En 2024, l’entreprise a également modifié son approche des publicités représentant des victimes de la guerre. Alors qu’elle interdisait auparavant ce type d’images dans les publicités, elle a assoupli sa politique pour autoriser les campagnes humanitaires. « La promotion de l’arrêt des guerres et des conflits armés et la sensibilisation aux victimes de la guerre peuvent être autorisées tant que le contenu de la publicité n’enfreint pas nos politiques publicitaires, y compris la représentation de scènes de guerre réelles », indique désormais la politique de l’entreprise.

Des centaines de publicités sur le conflit israélo-palestinien ont été diffusées sur TikTok, dont beaucoup montrent des images de dévastation et d’enfants blessés à Gaza. Bien que ces publicités ne mentionnent pas la politique américaine, il n’est pas difficile d’imaginer comment elles pourraient influencer les électeurs américains, en particulier dans les communautés musulmanes de la diaspora comme Dearborn, dans le Michigan, où les publicités sur la guerre ont été agressivement ciblées sur les électeurs.

Contrairement à ses principaux concurrents américains, Meta et Google, TikTok ne dispose pas d’une bibliothèque publique de publicités montrant celles qu’elle a diffusées aux États-Unis et comment elles ont été ciblées. L’entreprise dispose en revanche d’une bibliothèque de publicités pour les marchés européens, où la loi l’exige. Cependant, alors que Meta et Google ont volontairement choisi de révéler qui fait de la publicité sur la politique et les questions sociales aux États-Unis et combien ils dépensent, TikTok a gardé ces informations secrètes. Néanmoins, des tests récents effectués par des chercheurs montrent que l’entreprise a laissé des publicités ouvertement politiques être diffusées sur sa plateforme, malgré son interdiction.

 

Le passif compliqué de TikTok avec les contenus politiques

TikTok a une histoire compliquée avec les contenus politiques. En 2019, l’entreprise a été critiquée pour avoir censuré des messages sur les manifestations à Hong Kong et d’autres sujets sensibles pour le gouvernement chinois. Elle a ensuite modifié ses politiques de contenu et ne censure plus ces sujets aujourd’hui. En 2022, Forbes a révélé que le gouvernement chinois avait mené une campagne sur la plateforme visant les législateurs américains des deux partis politiques à l’approche des élections américaines de mi-mandat. À l’époque où cette campagne était active, le principal lobbyiste de l’entreprise, Michael Beckerman, a déclaré à Brian Stelter de CNN que TikTok n’était « pas le lieu de prédilection pour la politique ». Lorsque Brian Stelter a demandé si TikTok pouvait « influencer le comportement commercial, culturel ou politique des Américains », Michael Beckerman a répondu : « Oui, mais ce n’est pas le cas. »

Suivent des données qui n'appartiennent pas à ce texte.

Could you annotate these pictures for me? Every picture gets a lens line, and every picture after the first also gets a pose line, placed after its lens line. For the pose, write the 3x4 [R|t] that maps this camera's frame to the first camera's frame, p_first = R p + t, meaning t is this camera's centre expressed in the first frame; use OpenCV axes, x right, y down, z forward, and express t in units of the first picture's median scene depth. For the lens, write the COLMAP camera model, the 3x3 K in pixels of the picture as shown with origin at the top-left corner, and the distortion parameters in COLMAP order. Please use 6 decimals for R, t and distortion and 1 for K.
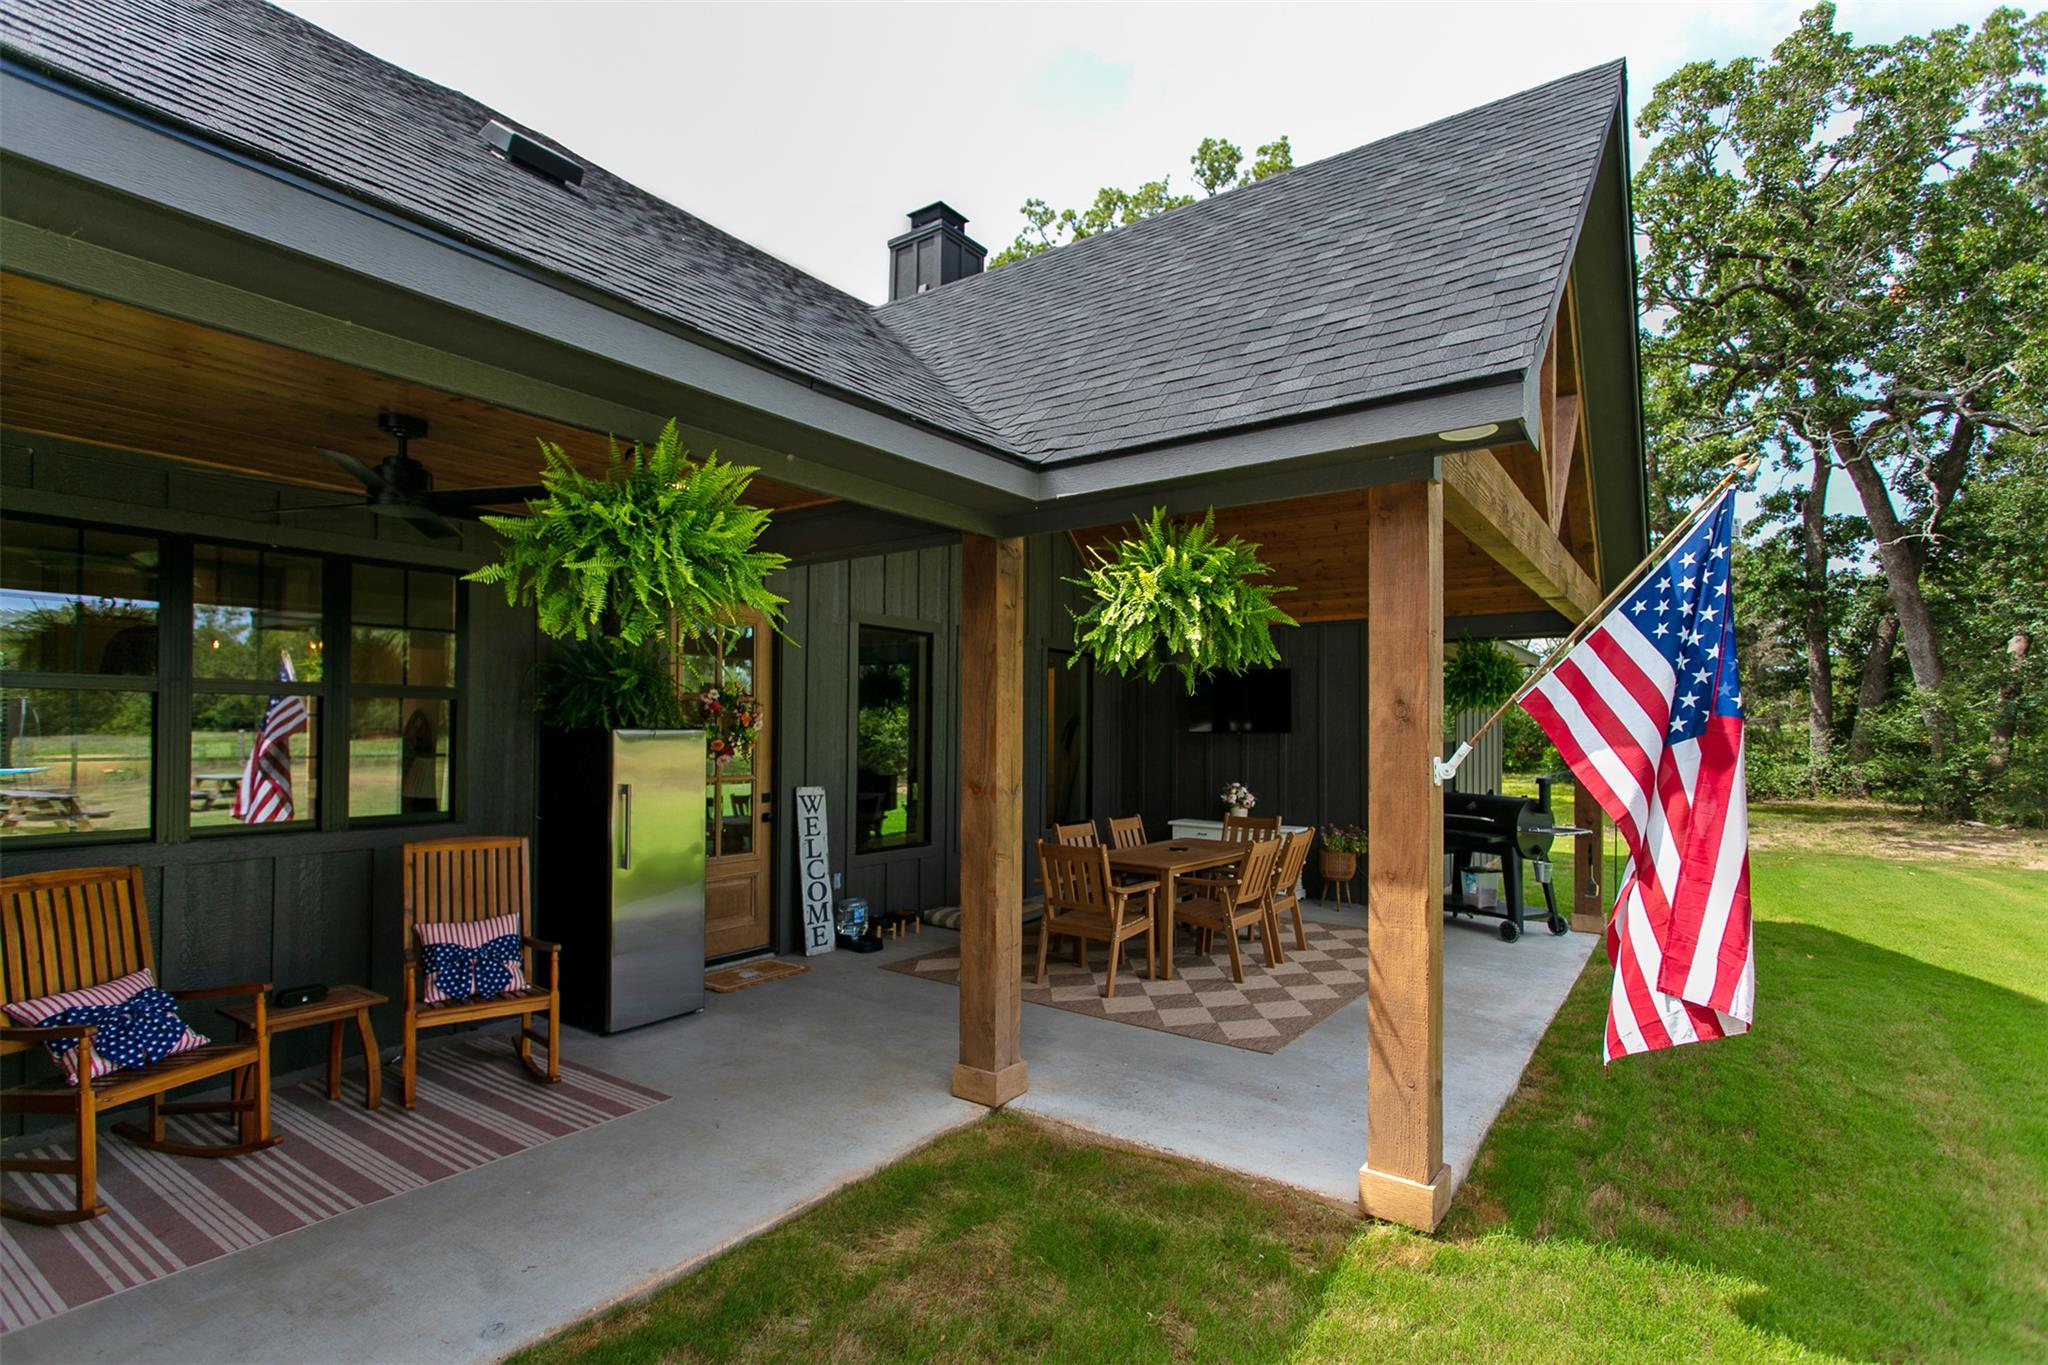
lens RADIAL K [[997.4, 0, 1027.1], [0, 997.4, 721.3], [0, 0, 1]] dist [-0.001375, 0.000002]
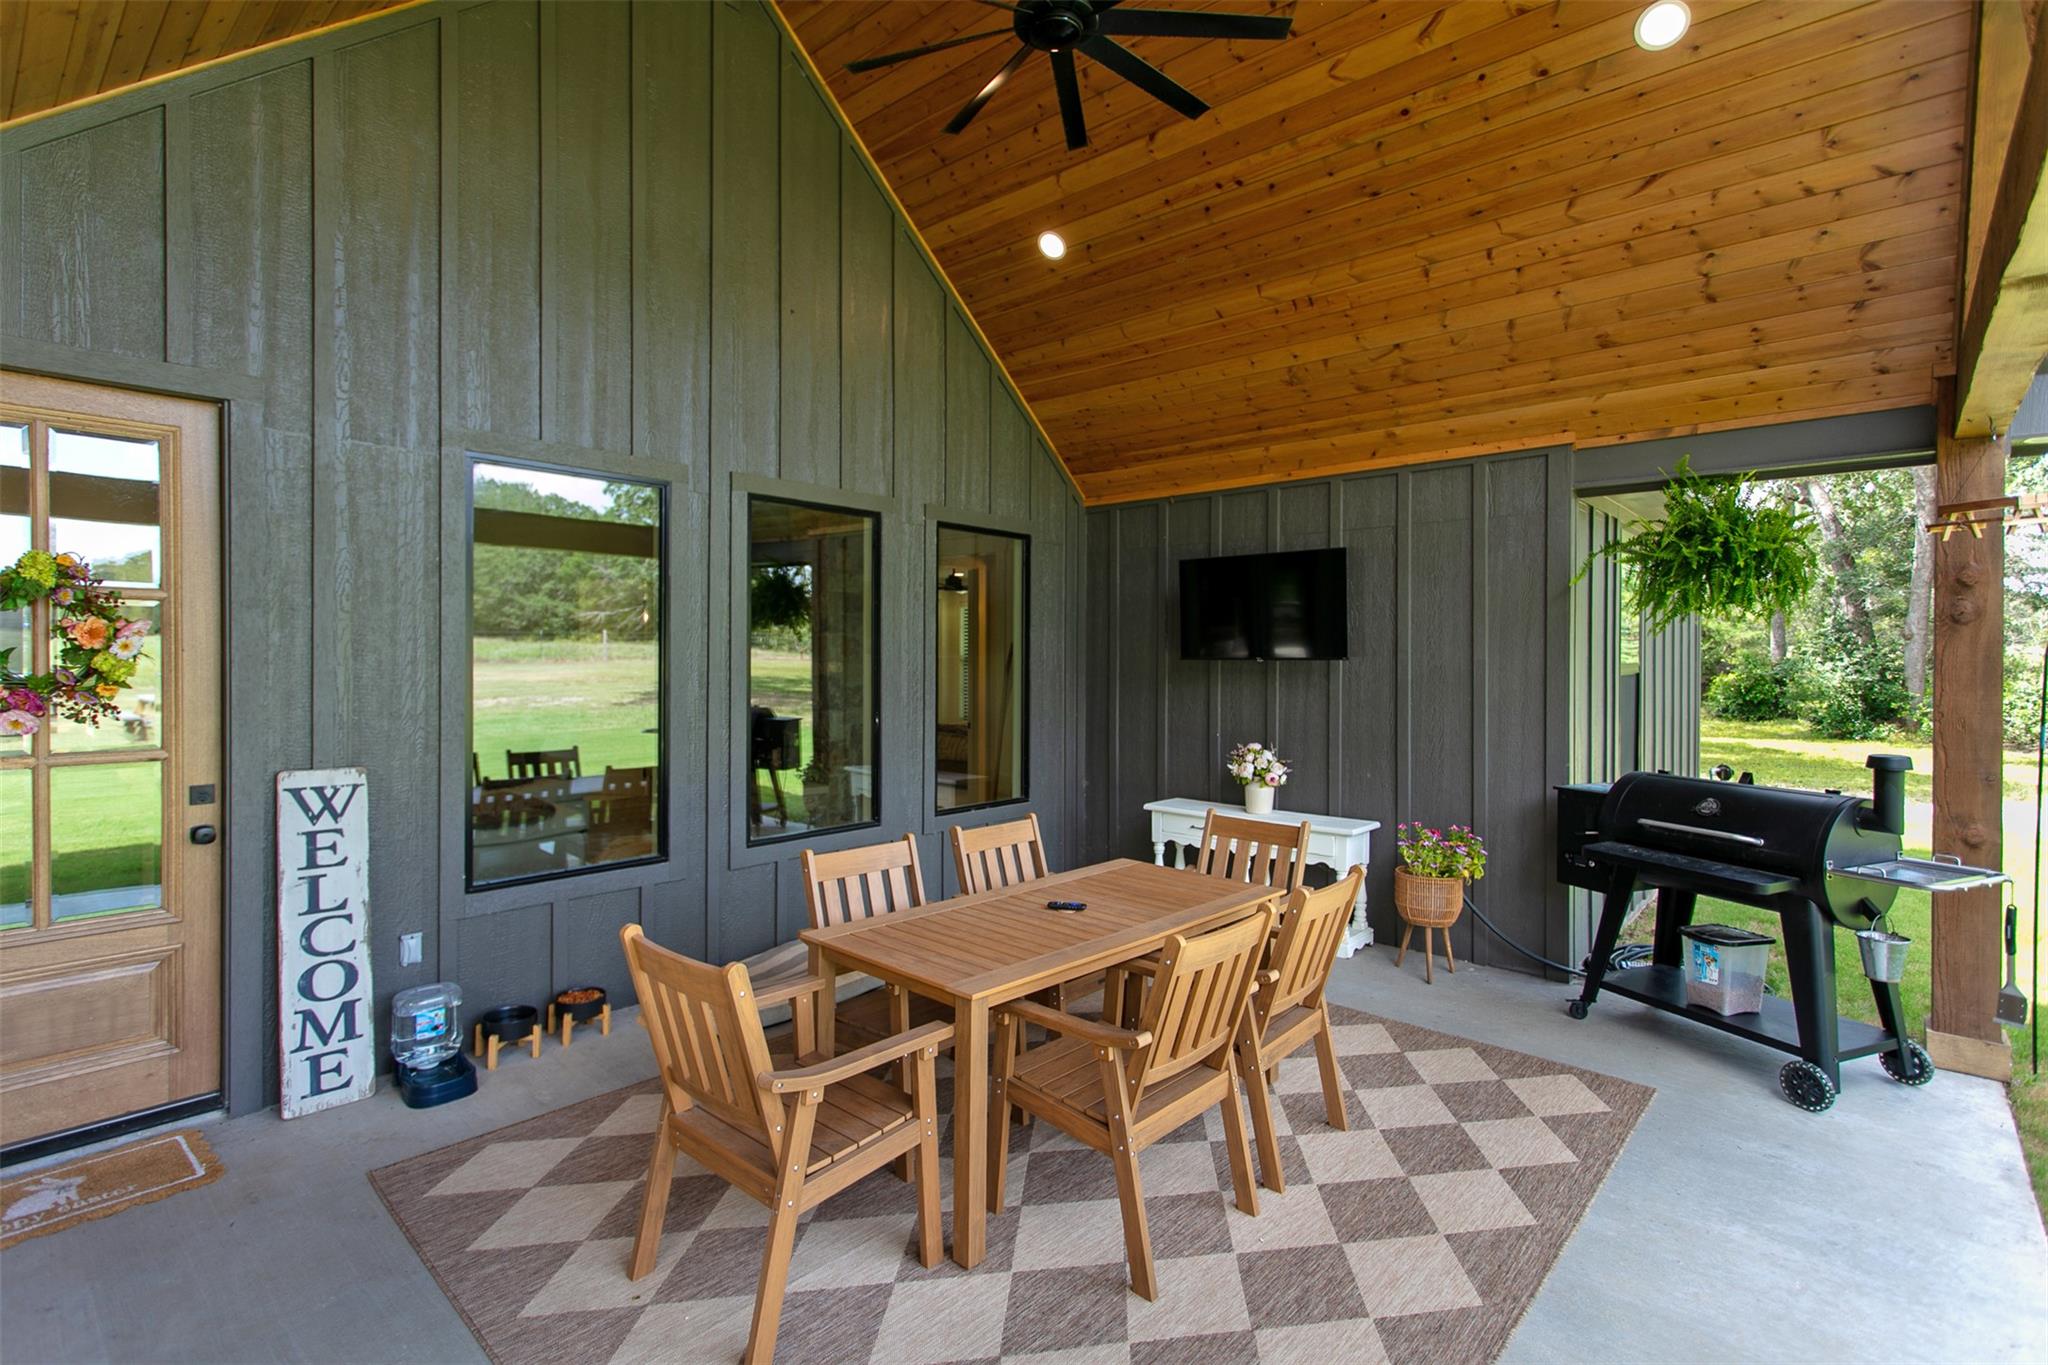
lens RADIAL K [[986.2, 0, 1021.8], [0, 986.2, 665.7], [0, 0, 1]] dist [0.004704, 0.001181]
pose [[0.993900, -0.001170, -0.110279, 0.188775], [0.003296, 0.999812, 0.019104, 0.005405], [0.110236, -0.019351, 0.993717, 0.554527]]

En mars 2024, Michael Beckerman semble avoir changé d’avis. En réponse à l’introduction d’un nouveau projet de loi visant TikTok au Congrès (projet qui deviendra finalement la loi que l’entreprise combat actuellement), son équipe de politique publique a conçu une série de pop-ups qui apparaîtraient lorsque les utilisateurs de TikTok ouvriraient leur téléphone, les incitant à appeler leur député ou sénateur pour s’opposer au projet de loi. Rapidement, les bureaux des législateurs ont été inondés d’appels, dont certains émanaient d’enfants et de personnes menaçant de se faire du mal ou d’en faire à d’autres si le projet de loi était adopté.

L’initiative a échoué et la loi sur la protection des Américains contre les applications contrôlées par des forces étrangères a été adoptée en avril, avant que Donald Trump, dans un revirement stupéfiant, ne déclare qu’il ne donnerait pas suite à l’interdiction s’il était à nouveau élu président.

Malgré l’opposition de Donald Trump à la loi, il n’est pas certain qu’il puisse l’empêcher d’entrer en vigueur. À moins qu’un tribunal n’invalide la loi ou ne la suspende dans l’attente d’une procédure ultérieure, Apple et Google devront retirer les applications de leurs magasins d’applications en janvier, sous peine de se voir infliger des amendes. Si un procureur général de Donald Trump peut décider de ne pas appliquer les amendes, un gouvernement ultérieur pourrait toujours choisir de le faire, et les géants américains de la technologie pourraient alors devoir payer des amendes se chiffrant en milliards de dollars.